Aside from all the surprise and story based stuff it was a very useful exercise for me to play as a player for a change. Mainly because I haven’t played as a player since I first encountered Dungeons and Dragons many years ago. It certainly gave me food for thought. Mainly on how to handle turn lag with a group the size of ours. It was something I was aware of but now that I have experienced it I will be trying various ways and means to keep my players involved in the game when it is not their turn. I got the worst of it when I rolled a 1 for my initiative roll so I was in pretty much dead last in the turn order for the encounter. While I took an interest in what was going on it was hard not to switch off and start stacking my dice to occupy my time. As DM you are constantly having to do something. Wether it is controlling creatures, setting the scene, dealing with rule issues, etc. etc. The players typically have their turn then have to wait a long time before they get to do something again. I now have a new found respect for their patience during the game and I am already planning a few things to keep them occupied between turns. Although it might take me a few weeks to actually put these ideas into practise. Also if anyone has any suggestions feel free to drop them in my Ask Box.
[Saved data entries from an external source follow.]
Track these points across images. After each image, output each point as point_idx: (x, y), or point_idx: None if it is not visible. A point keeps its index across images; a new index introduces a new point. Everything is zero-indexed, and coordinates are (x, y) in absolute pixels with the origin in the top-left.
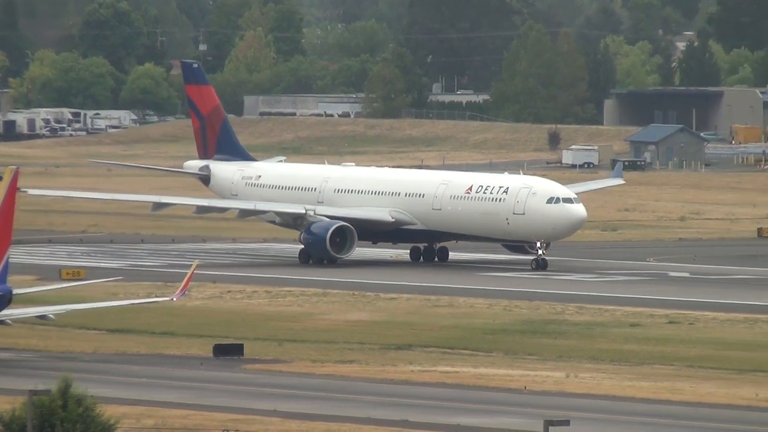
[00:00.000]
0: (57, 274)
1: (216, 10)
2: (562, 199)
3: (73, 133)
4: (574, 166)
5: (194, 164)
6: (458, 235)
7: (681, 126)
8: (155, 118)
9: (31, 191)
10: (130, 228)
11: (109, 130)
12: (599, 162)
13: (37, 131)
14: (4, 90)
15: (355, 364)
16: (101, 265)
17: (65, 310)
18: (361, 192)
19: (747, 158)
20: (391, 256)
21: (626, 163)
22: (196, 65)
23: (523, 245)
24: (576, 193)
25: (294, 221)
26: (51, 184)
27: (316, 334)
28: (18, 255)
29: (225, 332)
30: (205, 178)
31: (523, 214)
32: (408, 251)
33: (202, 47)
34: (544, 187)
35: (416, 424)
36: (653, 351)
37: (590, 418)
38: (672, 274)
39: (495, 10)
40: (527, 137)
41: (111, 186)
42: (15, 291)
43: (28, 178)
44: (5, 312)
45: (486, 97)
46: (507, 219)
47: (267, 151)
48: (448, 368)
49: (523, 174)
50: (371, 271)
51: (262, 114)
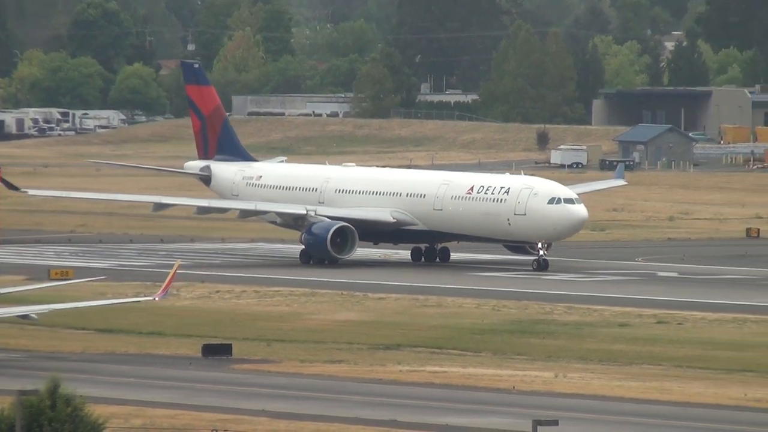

At the end of the encounter me and Andrew wrapped things up with me giving brief explanation and hook for the next session then ending with a reversal of the swap sequence to close things off. It was a great encounter that re-lit the magic of Dungeons and Dragon in both myself and the players after a couple of weeks of just running the pre-made encounters. It has galvanised me into action. I have several surprises in store for my players now. Even the thought of them makes me excited! They are going to to love it!